Niraja Rajan, MD; Eric B. Rosero, MD, MSc; Girish P. Joshi, MBBS, MD, FFARCSI


Anesth Analg. 2021;133(6):1415-1430. 

In This Article

System Factors and Patient Selection

Recommendations and mandates from local, state, and national regulatory organizations influence decision-making regarding patient selection. For example, CMS limits ASCs to providing surgical services that do not require hospitalization and duration of such services would not exceed 24 hours.[12] Also, certain states have restrictions on types and length of procedures or upper and lower age limits for patients who may undergo a procedure in the ambulatory setting. For example, in Pennsylvania, children <6 months of age may not undergo surgery in an ASC.[13] Although these regulatory restrictions may not be based on current evidence, they must be followed.

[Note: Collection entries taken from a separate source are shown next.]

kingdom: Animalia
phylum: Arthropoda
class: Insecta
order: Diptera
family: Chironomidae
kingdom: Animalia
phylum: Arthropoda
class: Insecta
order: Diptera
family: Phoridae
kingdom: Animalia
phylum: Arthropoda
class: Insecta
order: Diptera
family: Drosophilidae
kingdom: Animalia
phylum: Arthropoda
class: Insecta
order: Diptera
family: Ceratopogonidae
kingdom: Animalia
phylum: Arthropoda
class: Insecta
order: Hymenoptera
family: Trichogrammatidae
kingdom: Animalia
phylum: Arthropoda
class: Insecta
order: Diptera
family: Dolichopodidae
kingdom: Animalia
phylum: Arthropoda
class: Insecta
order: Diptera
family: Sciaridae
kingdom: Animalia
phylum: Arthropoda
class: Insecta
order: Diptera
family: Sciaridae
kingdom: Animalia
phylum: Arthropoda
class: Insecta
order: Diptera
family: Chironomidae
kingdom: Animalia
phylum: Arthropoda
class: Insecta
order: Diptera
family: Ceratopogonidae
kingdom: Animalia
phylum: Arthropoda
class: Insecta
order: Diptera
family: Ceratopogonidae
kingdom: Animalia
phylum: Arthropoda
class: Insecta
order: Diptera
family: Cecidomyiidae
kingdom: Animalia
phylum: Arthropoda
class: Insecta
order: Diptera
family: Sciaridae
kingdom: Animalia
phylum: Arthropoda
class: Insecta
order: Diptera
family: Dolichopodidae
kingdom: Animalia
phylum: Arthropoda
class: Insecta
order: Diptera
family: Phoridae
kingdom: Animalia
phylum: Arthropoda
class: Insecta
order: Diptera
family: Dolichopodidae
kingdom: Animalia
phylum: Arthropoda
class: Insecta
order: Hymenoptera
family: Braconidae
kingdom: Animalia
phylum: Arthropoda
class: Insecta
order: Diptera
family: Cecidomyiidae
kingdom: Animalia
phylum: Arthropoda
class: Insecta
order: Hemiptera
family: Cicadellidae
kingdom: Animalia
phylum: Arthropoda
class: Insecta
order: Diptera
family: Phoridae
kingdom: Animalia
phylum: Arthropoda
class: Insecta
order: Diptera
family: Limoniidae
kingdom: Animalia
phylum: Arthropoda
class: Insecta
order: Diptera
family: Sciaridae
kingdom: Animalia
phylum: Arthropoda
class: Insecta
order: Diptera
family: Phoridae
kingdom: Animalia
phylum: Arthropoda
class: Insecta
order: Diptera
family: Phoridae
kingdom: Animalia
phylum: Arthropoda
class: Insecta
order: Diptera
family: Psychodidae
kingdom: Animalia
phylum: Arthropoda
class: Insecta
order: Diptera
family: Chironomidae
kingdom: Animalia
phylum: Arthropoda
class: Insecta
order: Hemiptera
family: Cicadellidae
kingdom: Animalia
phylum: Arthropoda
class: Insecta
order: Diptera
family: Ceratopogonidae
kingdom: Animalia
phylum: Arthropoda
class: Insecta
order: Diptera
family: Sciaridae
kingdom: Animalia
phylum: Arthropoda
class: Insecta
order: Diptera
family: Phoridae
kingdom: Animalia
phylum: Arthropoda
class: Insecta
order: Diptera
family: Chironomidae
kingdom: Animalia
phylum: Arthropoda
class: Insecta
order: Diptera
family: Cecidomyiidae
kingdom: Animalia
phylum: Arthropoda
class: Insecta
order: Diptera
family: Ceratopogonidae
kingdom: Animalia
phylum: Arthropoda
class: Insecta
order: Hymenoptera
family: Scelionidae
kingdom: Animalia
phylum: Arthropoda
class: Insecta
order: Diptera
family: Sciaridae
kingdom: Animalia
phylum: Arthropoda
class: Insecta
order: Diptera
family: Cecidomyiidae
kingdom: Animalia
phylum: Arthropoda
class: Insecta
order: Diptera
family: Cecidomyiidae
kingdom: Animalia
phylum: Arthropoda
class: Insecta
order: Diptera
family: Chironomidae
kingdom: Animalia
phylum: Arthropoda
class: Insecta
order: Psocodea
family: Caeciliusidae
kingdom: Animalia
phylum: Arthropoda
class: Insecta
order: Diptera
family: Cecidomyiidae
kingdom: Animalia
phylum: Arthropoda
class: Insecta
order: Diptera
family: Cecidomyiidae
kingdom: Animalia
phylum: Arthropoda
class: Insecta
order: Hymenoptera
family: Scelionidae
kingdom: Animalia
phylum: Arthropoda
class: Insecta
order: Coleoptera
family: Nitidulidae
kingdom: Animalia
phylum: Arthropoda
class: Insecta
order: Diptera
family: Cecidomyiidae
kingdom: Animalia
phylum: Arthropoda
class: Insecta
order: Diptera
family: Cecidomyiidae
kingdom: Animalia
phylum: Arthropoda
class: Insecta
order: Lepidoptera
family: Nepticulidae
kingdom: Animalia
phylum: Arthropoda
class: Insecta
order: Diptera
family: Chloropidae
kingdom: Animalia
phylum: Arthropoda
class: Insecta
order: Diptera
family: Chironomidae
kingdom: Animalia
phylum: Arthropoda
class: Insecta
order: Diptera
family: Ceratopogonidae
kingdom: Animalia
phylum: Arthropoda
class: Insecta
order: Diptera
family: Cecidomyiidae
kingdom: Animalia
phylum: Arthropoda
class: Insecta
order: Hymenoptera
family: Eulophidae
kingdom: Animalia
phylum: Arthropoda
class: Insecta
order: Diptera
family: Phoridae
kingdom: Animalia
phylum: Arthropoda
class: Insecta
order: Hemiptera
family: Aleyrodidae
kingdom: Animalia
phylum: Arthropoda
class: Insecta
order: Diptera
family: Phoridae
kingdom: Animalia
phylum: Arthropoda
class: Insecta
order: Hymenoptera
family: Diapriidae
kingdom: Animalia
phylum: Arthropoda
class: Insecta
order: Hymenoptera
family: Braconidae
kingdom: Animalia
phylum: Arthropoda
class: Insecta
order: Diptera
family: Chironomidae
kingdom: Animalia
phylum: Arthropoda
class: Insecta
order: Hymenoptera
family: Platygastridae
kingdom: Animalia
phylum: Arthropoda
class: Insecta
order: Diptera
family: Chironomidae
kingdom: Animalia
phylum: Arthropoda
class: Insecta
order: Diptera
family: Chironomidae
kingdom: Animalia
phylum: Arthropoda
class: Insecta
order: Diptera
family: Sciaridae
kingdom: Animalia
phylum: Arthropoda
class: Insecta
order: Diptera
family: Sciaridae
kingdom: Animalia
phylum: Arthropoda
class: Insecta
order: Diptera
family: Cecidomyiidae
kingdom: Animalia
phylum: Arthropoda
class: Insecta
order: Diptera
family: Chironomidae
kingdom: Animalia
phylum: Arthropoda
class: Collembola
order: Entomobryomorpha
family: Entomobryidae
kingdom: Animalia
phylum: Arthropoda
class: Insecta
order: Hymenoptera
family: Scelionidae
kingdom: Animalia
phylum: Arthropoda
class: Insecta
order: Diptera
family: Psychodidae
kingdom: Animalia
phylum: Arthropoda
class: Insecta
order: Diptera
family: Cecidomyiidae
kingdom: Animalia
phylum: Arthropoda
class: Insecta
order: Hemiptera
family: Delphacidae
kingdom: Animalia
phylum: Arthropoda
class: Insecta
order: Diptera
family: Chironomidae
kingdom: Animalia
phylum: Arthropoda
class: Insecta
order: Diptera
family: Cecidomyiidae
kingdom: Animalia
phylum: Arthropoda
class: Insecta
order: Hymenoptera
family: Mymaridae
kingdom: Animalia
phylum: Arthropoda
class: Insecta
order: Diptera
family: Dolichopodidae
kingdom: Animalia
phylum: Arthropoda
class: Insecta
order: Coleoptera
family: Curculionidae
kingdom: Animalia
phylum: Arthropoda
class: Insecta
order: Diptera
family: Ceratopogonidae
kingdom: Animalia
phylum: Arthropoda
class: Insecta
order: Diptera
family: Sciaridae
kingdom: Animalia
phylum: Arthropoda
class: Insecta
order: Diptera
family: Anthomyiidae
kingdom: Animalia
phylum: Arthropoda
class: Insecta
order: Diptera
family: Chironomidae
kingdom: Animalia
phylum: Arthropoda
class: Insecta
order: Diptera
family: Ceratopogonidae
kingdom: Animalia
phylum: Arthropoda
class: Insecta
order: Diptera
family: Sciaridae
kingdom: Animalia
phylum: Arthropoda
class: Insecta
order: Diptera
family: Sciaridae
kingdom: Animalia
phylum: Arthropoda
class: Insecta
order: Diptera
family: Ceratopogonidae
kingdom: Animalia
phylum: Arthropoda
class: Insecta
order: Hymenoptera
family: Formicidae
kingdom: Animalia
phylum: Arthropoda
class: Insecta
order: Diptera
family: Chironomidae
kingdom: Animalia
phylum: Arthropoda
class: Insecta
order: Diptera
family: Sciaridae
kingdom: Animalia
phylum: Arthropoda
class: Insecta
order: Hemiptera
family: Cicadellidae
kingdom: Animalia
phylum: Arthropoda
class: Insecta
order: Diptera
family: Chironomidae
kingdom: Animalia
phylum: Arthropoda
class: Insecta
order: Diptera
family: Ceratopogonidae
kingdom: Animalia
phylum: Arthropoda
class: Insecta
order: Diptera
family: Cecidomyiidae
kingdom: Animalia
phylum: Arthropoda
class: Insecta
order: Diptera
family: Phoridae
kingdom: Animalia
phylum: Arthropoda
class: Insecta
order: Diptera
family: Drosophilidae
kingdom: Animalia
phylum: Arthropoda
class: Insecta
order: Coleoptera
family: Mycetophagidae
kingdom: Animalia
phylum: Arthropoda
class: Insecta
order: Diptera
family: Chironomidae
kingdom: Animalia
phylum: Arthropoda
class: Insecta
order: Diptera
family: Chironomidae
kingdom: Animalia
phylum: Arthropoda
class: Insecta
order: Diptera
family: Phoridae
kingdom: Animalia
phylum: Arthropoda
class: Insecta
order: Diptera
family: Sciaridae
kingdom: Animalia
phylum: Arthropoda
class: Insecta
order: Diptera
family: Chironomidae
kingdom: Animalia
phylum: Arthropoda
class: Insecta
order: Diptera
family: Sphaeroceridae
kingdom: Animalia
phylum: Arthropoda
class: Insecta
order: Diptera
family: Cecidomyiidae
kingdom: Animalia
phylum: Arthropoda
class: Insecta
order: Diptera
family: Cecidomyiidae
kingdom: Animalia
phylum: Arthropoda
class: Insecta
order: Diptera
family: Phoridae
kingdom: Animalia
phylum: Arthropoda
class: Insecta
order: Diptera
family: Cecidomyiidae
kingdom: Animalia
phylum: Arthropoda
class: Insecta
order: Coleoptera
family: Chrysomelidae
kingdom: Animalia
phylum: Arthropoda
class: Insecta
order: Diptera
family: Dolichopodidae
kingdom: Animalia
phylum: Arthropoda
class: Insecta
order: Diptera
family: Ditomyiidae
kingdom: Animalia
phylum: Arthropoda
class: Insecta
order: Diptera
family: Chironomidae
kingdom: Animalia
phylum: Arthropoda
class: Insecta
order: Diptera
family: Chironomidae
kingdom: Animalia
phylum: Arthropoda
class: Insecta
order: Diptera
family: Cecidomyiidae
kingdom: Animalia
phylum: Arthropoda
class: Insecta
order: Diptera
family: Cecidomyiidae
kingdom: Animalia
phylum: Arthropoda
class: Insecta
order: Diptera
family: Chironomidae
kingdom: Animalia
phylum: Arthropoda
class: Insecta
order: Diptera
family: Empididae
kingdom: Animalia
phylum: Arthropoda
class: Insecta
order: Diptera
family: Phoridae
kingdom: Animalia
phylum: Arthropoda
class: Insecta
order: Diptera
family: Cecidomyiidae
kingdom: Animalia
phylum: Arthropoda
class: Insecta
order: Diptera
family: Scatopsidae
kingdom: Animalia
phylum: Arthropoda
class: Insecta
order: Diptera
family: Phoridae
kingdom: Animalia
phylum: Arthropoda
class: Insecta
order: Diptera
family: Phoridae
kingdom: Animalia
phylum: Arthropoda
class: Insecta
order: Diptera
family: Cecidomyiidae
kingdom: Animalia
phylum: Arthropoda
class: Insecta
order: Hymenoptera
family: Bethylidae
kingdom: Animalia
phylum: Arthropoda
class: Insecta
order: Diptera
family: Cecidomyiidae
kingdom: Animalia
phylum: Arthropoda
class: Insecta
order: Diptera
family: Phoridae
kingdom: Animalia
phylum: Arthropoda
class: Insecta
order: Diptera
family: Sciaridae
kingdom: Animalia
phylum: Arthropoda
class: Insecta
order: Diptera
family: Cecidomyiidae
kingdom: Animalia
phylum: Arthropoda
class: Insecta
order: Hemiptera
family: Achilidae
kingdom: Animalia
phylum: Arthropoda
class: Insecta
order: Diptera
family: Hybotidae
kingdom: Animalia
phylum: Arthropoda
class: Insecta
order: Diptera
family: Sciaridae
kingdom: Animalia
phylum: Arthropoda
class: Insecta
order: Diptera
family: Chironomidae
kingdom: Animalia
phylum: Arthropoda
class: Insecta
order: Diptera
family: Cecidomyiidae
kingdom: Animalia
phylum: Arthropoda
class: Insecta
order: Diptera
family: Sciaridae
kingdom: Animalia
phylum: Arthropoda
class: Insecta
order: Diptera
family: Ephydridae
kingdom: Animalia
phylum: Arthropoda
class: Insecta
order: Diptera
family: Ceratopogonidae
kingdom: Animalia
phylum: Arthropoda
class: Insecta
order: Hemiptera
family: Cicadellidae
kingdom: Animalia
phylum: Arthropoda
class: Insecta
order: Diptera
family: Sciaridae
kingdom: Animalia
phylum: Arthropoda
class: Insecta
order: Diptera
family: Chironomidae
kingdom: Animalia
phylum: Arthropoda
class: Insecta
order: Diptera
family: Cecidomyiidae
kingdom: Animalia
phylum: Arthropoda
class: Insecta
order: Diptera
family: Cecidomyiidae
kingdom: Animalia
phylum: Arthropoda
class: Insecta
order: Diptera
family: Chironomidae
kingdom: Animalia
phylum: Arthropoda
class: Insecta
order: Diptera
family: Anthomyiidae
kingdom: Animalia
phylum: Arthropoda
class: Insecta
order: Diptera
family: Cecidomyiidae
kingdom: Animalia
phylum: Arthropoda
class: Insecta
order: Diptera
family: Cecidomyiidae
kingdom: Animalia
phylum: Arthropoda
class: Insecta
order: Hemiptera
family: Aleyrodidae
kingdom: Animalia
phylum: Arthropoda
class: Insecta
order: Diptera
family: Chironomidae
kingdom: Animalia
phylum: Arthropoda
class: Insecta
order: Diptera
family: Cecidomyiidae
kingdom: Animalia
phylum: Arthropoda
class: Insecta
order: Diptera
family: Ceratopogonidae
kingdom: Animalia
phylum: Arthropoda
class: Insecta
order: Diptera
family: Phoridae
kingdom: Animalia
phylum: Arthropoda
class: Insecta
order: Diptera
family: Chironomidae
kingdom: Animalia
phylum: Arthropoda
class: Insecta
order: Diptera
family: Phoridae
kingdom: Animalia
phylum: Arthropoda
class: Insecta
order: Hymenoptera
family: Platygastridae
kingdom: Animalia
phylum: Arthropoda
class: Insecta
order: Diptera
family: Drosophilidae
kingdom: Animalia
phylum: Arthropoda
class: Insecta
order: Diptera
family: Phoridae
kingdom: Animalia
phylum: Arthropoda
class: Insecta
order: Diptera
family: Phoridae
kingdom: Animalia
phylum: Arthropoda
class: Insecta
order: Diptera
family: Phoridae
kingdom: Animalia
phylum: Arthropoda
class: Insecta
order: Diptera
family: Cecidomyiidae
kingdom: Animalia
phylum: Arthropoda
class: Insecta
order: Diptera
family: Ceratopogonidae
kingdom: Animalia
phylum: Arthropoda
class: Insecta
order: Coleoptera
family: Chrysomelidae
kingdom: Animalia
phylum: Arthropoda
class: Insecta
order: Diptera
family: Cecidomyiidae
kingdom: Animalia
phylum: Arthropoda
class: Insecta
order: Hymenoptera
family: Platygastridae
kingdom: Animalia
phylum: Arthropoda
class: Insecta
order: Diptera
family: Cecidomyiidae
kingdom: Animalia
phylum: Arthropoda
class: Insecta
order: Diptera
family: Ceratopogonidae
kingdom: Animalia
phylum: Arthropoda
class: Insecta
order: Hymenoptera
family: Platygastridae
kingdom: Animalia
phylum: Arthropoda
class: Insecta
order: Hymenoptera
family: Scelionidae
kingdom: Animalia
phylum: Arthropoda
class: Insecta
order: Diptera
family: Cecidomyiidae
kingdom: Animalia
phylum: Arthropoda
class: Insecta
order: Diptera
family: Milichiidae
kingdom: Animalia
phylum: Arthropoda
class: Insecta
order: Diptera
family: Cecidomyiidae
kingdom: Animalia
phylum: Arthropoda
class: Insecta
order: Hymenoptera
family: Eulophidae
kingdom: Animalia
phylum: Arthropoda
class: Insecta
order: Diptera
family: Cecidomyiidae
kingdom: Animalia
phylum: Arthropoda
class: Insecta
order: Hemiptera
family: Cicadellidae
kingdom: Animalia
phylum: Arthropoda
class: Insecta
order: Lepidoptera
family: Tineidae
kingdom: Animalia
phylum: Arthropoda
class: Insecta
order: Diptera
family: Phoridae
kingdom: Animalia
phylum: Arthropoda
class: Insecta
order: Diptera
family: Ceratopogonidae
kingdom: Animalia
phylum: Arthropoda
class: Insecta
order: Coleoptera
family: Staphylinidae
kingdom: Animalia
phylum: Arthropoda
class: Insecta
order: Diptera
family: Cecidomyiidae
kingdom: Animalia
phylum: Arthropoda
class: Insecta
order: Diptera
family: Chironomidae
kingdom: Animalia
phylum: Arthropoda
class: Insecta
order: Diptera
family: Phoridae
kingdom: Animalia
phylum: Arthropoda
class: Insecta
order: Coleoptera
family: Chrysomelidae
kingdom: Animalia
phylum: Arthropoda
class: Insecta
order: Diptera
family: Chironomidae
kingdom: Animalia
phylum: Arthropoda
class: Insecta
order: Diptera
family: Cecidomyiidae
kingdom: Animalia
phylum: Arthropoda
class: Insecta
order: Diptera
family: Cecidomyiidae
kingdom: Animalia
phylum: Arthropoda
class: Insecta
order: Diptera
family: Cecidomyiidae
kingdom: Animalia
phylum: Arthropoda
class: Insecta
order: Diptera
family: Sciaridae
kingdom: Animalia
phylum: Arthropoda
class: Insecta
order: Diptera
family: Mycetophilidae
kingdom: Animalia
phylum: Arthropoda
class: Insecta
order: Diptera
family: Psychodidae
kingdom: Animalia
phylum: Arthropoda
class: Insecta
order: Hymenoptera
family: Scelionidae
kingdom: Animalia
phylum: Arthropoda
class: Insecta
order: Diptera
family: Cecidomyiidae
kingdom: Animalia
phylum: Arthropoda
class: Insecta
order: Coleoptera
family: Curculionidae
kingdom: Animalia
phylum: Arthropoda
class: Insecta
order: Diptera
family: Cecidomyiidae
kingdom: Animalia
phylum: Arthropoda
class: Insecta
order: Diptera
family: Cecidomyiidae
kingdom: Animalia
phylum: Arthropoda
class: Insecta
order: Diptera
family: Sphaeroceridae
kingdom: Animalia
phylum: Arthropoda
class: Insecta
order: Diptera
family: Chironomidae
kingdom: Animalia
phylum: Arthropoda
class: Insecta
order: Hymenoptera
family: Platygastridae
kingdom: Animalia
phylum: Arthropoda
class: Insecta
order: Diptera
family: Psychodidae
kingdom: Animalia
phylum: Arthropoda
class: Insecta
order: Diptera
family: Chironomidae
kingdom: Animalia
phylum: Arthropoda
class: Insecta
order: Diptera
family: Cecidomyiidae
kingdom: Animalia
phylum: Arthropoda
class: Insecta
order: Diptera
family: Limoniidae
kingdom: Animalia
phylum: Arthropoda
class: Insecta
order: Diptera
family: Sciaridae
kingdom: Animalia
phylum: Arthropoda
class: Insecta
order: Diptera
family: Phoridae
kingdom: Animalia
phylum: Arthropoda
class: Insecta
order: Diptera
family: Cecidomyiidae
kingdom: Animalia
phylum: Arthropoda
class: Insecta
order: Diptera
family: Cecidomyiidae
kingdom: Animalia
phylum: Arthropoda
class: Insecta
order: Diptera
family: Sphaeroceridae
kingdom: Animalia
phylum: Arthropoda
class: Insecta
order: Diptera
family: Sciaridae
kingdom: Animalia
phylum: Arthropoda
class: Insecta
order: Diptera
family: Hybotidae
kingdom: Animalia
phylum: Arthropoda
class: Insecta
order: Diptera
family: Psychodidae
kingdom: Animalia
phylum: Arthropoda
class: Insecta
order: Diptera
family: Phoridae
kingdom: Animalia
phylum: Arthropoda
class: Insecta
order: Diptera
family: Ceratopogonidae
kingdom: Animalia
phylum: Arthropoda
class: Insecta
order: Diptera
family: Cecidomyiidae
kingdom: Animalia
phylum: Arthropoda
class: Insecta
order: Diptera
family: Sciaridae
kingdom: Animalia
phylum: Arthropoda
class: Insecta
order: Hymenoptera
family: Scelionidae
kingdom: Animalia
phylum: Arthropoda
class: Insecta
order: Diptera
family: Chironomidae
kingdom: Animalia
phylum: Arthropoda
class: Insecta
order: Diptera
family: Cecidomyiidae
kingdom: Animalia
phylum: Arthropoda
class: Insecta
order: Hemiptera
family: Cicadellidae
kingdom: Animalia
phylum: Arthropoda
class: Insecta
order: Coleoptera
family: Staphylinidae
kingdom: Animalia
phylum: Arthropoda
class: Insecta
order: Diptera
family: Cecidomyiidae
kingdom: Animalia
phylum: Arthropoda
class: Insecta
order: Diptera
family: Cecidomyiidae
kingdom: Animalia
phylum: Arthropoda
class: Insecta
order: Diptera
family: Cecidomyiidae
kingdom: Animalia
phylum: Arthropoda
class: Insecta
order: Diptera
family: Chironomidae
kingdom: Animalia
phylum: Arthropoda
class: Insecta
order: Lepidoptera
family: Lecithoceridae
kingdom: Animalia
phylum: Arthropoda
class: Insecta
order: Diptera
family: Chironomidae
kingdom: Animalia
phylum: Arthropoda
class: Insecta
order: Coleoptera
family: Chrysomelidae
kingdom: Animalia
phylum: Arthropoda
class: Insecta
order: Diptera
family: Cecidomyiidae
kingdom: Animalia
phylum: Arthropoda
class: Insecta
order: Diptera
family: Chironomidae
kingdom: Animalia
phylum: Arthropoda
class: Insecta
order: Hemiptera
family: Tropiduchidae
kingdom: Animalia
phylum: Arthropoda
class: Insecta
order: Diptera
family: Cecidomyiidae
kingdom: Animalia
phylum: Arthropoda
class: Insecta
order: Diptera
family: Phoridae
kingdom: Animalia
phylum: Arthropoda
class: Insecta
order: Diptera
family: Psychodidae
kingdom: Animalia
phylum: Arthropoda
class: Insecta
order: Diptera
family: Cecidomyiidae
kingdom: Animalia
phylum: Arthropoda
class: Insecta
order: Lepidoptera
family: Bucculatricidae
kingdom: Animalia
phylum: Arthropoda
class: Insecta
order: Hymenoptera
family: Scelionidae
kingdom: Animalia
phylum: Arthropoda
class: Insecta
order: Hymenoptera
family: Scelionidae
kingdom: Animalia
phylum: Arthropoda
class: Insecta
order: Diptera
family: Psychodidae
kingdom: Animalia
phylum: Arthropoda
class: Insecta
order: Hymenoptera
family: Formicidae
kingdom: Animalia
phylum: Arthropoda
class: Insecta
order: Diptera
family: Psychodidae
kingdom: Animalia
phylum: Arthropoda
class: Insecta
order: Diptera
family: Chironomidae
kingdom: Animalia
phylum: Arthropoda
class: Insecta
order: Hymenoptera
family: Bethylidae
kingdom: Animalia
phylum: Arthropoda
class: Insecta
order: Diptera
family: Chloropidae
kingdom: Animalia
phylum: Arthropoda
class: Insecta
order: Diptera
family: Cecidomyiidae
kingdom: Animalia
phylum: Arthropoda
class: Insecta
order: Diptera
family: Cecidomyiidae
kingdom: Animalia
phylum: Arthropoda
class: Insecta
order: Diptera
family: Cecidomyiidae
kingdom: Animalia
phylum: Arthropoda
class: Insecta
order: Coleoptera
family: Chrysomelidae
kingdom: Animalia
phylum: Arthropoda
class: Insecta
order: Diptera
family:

The type of surgical facility also influences patient selection.[14] Unlike an ambulatory surgical facility that is physically connected to a hospital, a freestanding ASC may not be able to perform procedures on and care for patients of higher acuity because of lack of consultation and ancillary services, as well as lack of laboratory or blood bank services. Certain low-risk procedures such as cataract surgery or cystoscopy may be safely performed at freestanding ASCs on higher risk patients who would not qualify for a more invasive procedure at the same facility. Patient selection should be customized to each ASC based on its location and availability of consult and ancillary services.